**Work to do:**
Give the rows below again with every "bbox" changed to "bounding box" and everything else unchanged.

::: Record excerpts

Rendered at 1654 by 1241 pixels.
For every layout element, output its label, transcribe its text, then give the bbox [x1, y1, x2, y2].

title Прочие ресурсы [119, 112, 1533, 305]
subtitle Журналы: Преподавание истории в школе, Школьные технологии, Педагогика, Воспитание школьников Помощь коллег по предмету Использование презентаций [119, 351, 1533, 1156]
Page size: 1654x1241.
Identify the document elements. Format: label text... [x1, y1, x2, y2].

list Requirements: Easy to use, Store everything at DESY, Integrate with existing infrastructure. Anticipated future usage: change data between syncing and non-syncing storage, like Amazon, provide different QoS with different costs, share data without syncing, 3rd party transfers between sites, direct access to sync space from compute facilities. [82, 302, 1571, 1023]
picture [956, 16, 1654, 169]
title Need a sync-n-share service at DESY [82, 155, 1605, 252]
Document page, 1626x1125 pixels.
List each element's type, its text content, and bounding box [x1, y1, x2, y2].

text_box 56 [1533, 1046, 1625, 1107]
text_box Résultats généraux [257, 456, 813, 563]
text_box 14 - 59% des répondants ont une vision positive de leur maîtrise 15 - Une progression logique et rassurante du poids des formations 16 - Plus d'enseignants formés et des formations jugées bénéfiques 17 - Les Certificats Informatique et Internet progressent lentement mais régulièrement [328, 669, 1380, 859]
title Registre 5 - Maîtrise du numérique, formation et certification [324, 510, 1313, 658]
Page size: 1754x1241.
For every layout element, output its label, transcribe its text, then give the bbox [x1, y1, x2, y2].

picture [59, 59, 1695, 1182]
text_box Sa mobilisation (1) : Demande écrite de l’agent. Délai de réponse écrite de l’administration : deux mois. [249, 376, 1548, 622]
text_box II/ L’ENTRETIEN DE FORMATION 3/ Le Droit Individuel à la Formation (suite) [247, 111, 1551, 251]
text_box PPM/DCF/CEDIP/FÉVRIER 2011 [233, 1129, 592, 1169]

::::::

**Final result:**
Rendered at 1654 by 1241 pixels.
For every layout element, output its label, transcribe its text, then give the bounding box [x1, y1, x2, y2].

title Прочие ресурсы [119, 112, 1533, 305]
subtitle Журналы: Преподавание истории в школе, Школьные технологии, Педагогика, Воспитание школьников Помощь коллег по предмету Использование презентаций [119, 351, 1533, 1156]
Page size: 1654x1241.
Identify the document elements. Format: label text... [x1, y1, x2, y2].

list Requirements: Easy to use, Store everything at DESY, Integrate with existing infrastructure. Anticipated future usage: change data between syncing and non-syncing storage, like Amazon, provide different QoS with different costs, share data without syncing, 3rd party transfers between sites, direct access to sync space from compute facilities. [82, 302, 1571, 1023]
picture [956, 16, 1654, 169]
title Need a sync-n-share service at DESY [82, 155, 1605, 252]
Document page, 1626x1125 pixels.
List each element's type, its text content, and bounding box [x1, y1, x2, y2].

text_box 56 [1533, 1046, 1625, 1107]
text_box Résultats généraux [257, 456, 813, 563]
text_box 14 - 59% des répondants ont une vision positive de leur maîtrise 15 - Une progression logique et rassurante du poids des formations 16 - Plus d'enseignants formés et des formations jugées bénéfiques 17 - Les Certificats Informatique et Internet progressent lentement mais régulièrement [328, 669, 1380, 859]
title Registre 5 - Maîtrise du numérique, formation et certification [324, 510, 1313, 658]
Page size: 1754x1241.
For every layout element, output its label, transcribe its text, then give the bounding box [x1, y1, x2, y2].

picture [59, 59, 1695, 1182]
text_box Sa mobilisation (1) : Demande écrite de l’agent. Délai de réponse écrite de l’administration : deux mois. [249, 376, 1548, 622]
text_box II/ L’ENTRETIEN DE FORMATION 3/ Le Droit Individuel à la Formation (suite) [247, 111, 1551, 251]
text_box PPM/DCF/CEDIP/FÉVRIER 2011 [233, 1129, 592, 1169]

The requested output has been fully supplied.